Research in materials that aid in diagnosis, disease prevention and treatment has always received great attention, but work in healthcare comes with great responsibility. The transition of these materials from bench to bedside requires reproducibility and reliability, which are strongly dependent on correct reporting of results, as it is in all fields of science. Along with this comes the responsible use of the word “significant”, which should be strictly avoided when correct statistical analysis is absent. Although there is criticism regarding the meaning and the use of P-values, the gold standard in scientific writing is still to present your research with all the relevant information and interpret your data taking into account the right statistical calculation.
As Editors of journals such as Advanced Biosystems and Advanced Healthcare Materials, amongst others, we want to publish your research in its best form; therefore, we have adopted the policy of correct data presentation. With the hope of supporting you in this aspect, we have compiled list of do’s and don’ts:
- For increased confidence in the data, reproduce the results in independent experiments
- Make sure to use a reasonable number of replicates, considering the variation in the nature of the experiment you are conducting
- Report details of your experiments and standardize your setup: use same sex or age of animals for in vivo studies, or cells at the same passage number for in vitro studies
- Include the correct controls, both positive and negative, in your experiments
- Wherever possible, provide quantitative data along with qualitative data
- Evaluate your experimental setup correctly and use the right statistical test: e.g. don’t use t test instead of analysis of variance (ANOVA) when you need to compare the means of more than two groups
- Include error bars in your data plots
- Consider box plots or scatter plots over bar plots to better illustrate the variance in your samples
- In figure legends, mention:
- how many replicates were used
- what the graphs and the error bars represent
- which statistical test was used
- what the significance symbol stands for
For example, data presented as mean ± SEM, n=6, P-values are calculated using one-way ANOVA with Bonferroni correction, *P<0.05, **P<0.01.
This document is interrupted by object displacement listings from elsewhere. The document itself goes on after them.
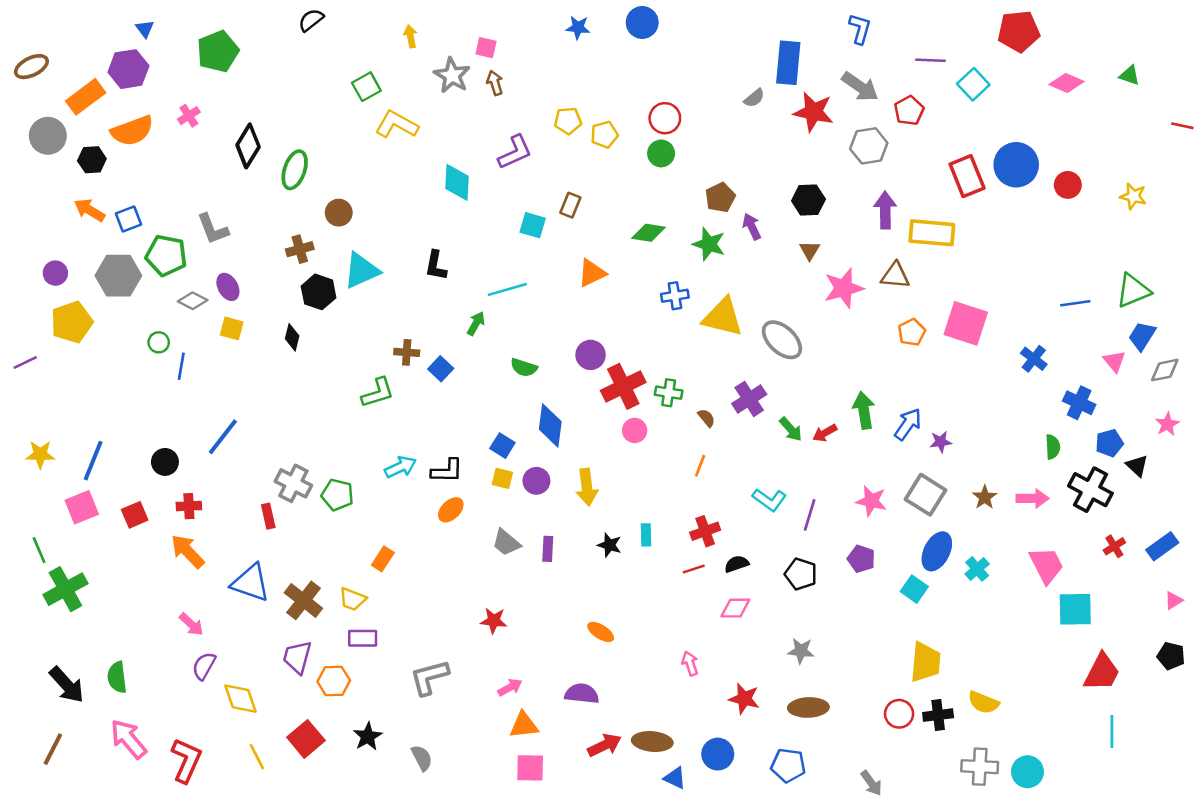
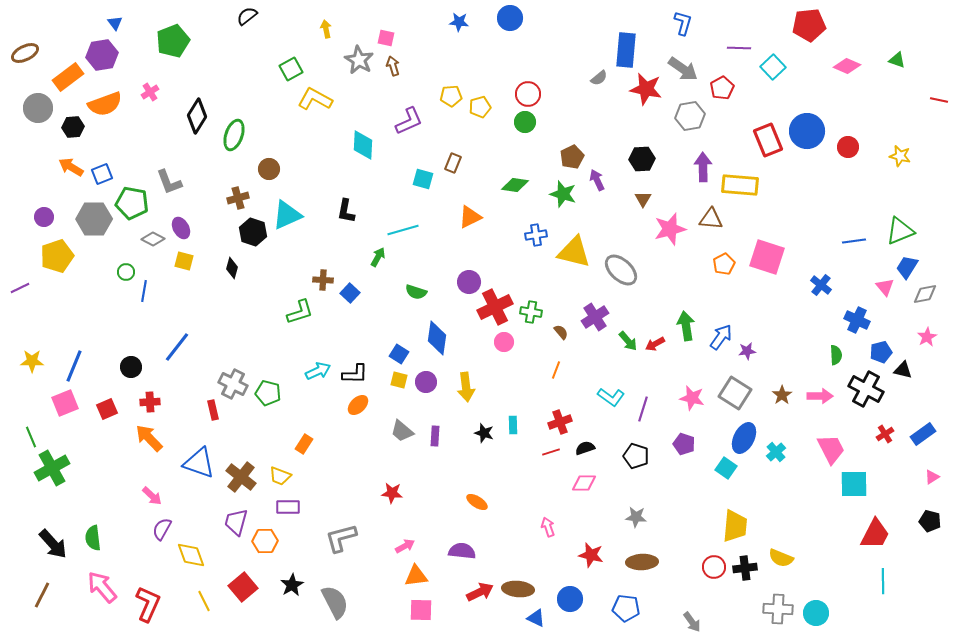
black triangle: (1137, 466) -> (903, 370), turned -30
gray semicircle: (422, 758) -> (335, 602), size x1.6

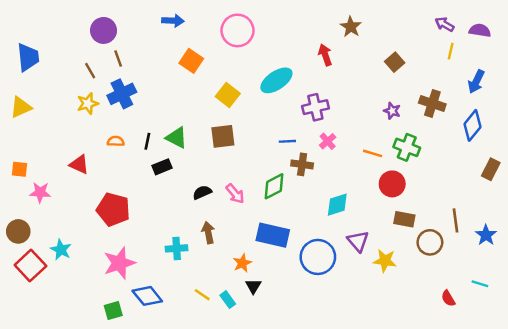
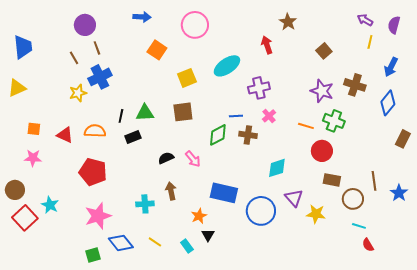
purple semicircle: (480, 30) -> (394, 25), turned -84
yellow square: (228, 95) -> (187, 78), turned 30
yellow star: (88, 104) -> (78, 93), moved
purple star: (392, 111) -> (322, 91), size x1.6
green triangle: (177, 138) -> (145, 113), turned -30
orange semicircle: (116, 141) -> (95, 131), moved, size x1.5
orange square: (19, 169) -> (34, 129), moved
green diamond: (274, 186) -> (218, 135), moved
cyan line: (480, 284) -> (359, 226), moved
yellow line: (202, 295) -> (155, 242), moved

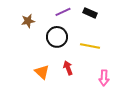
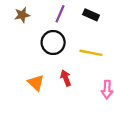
purple line: (63, 12) -> (60, 14), turned -42
brown star: (28, 21) -> (22, 15), moved

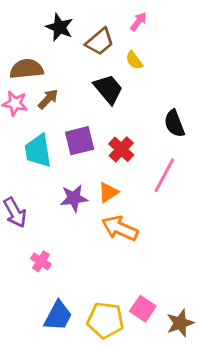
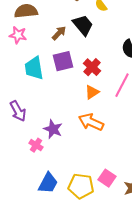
brown arrow: (48, 99) -> (59, 33), moved
orange triangle: (108, 192) -> (92, 92), moved
purple star: (74, 198) -> (53, 129), moved, turned 30

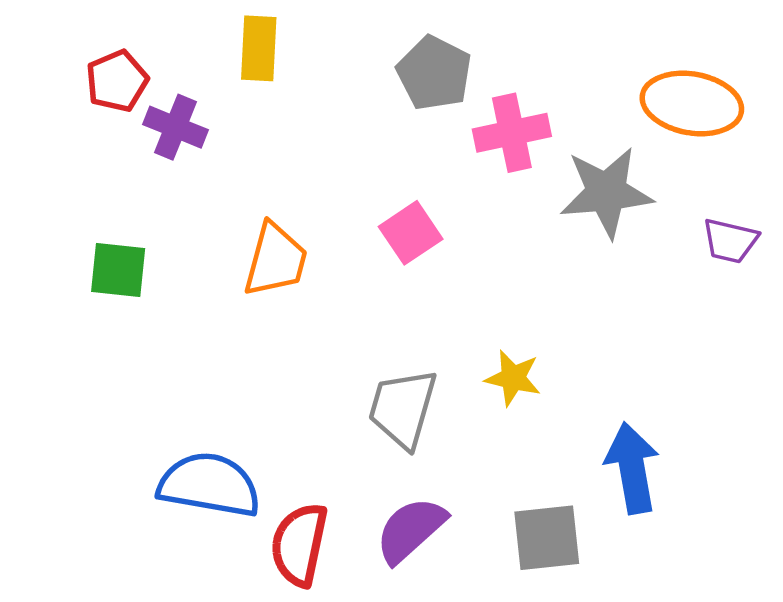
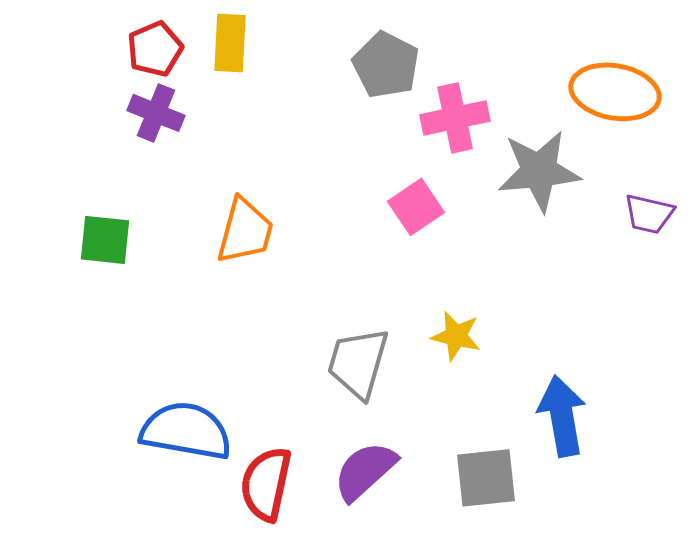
red pentagon: (117, 81) -> (155, 49), moved
pink square: (411, 233) -> (416, 207), moved

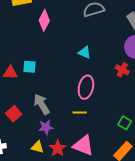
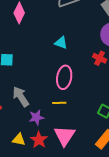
purple star: (46, 127) -> (36, 117), moved
pink triangle: (83, 146) -> (65, 136), turned 45

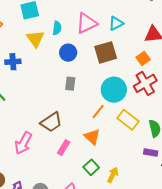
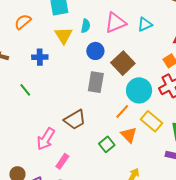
brown square: (106, 52) -> (123, 63), moved, turned -30
gray rectangle: (70, 84) -> (96, 82), size x1.5
orange triangle: (92, 137) -> (129, 135), moved
pink rectangle: (64, 148) -> (62, 161), moved
green square: (91, 167) -> (107, 144), moved

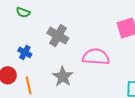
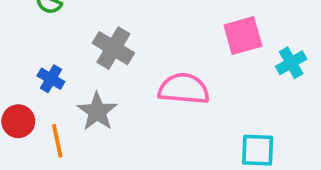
gray star: (63, 77) -> (97, 111), moved

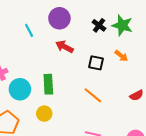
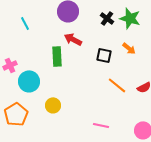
cyan line: (29, 30) -> (25, 23), moved
green rectangle: (48, 84) -> (57, 56), moved
orange line: (93, 95) -> (117, 85), moved

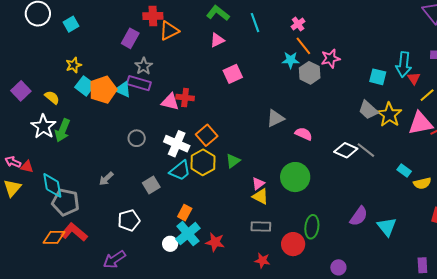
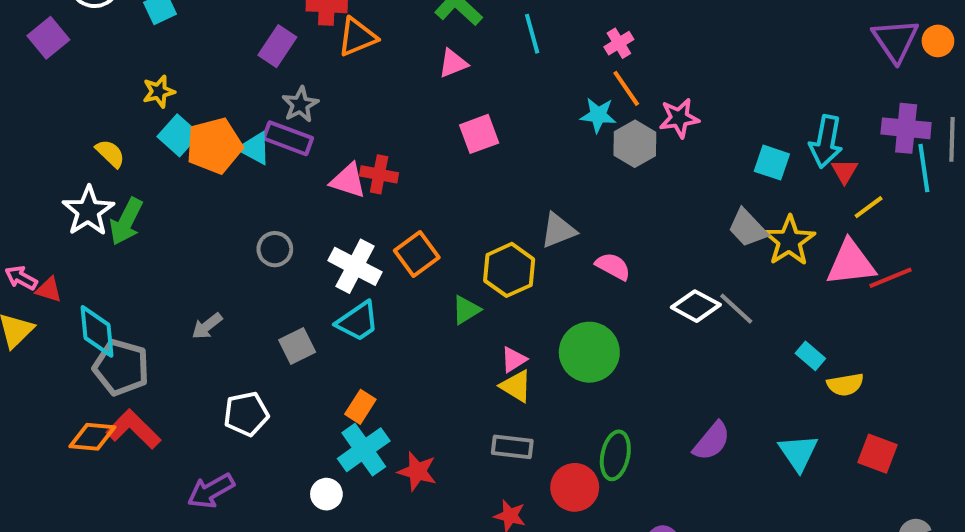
purple square: (21, 91) -> (48, 38), moved
yellow hexagon: (203, 162) -> (509, 270), moved
cyan triangle: (387, 227) -> (798, 453), moved
white circle: (170, 244) -> (326, 494), moved

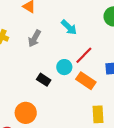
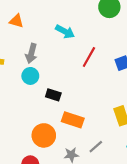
cyan circle: (64, 67) -> (30, 76), moved
orange rectangle: (86, 81) -> (73, 120), moved

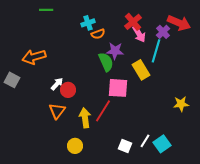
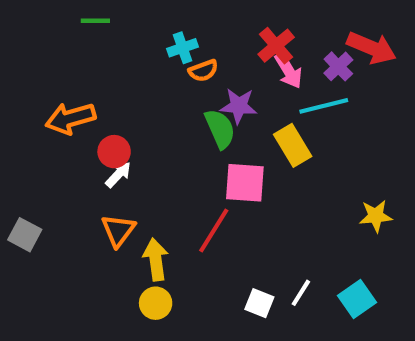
cyan line: (156, 51) -> (324, 106), turned 60
gray square: (12, 80) -> (25, 235), moved
red circle: (68, 90) -> (114, 152), moved
yellow arrow: (85, 118) -> (156, 260), moved
cyan square: (162, 144) -> (357, 299), moved

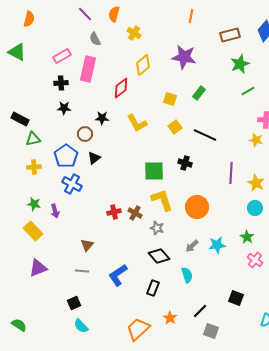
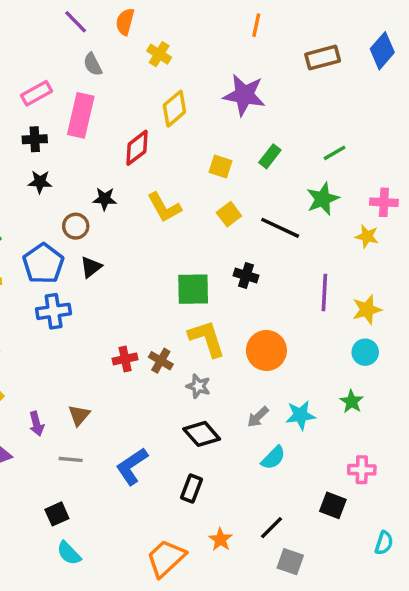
green star: (240, 64) -> (323, 199), moved
green line: (248, 91) -> (335, 153), moved
yellow star: (256, 183) -> (367, 310), turned 30
blue cross: (72, 184) -> (54, 311), turned -36
purple arrow: (55, 211) -> (36, 424), moved
pink cross: (255, 260) -> (362, 470), moved, turned -35
cyan semicircle: (187, 275) -> (273, 458), moved, turned 63

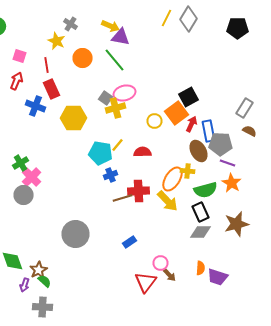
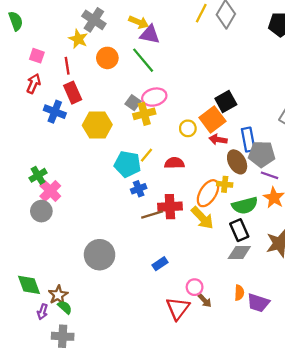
gray cross: (70, 24) -> (94, 20), size x1.5
red arrow: (192, 124) -> (218, 140), moved, turned -105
In the methods section of your manuscript, have a subsection on statistical analysis, whereby you mention:
- how data was presented
- how significance was calculated (the statistical test in its correct form with its assumptions)
- what was considered significant
- which software was used for the analysis of significance
For example, continuous variables are expressed as mean ± SEM. For normally distributed data sets with equal variances, one-way ANOVA testing followed by a Tukey post-hoc test was carried out across groups. In all cases, significance was defined as p ≤ 0.05. Statistical analysis was carried out using X Software.
We hope that this information helps in your scientific endeavors.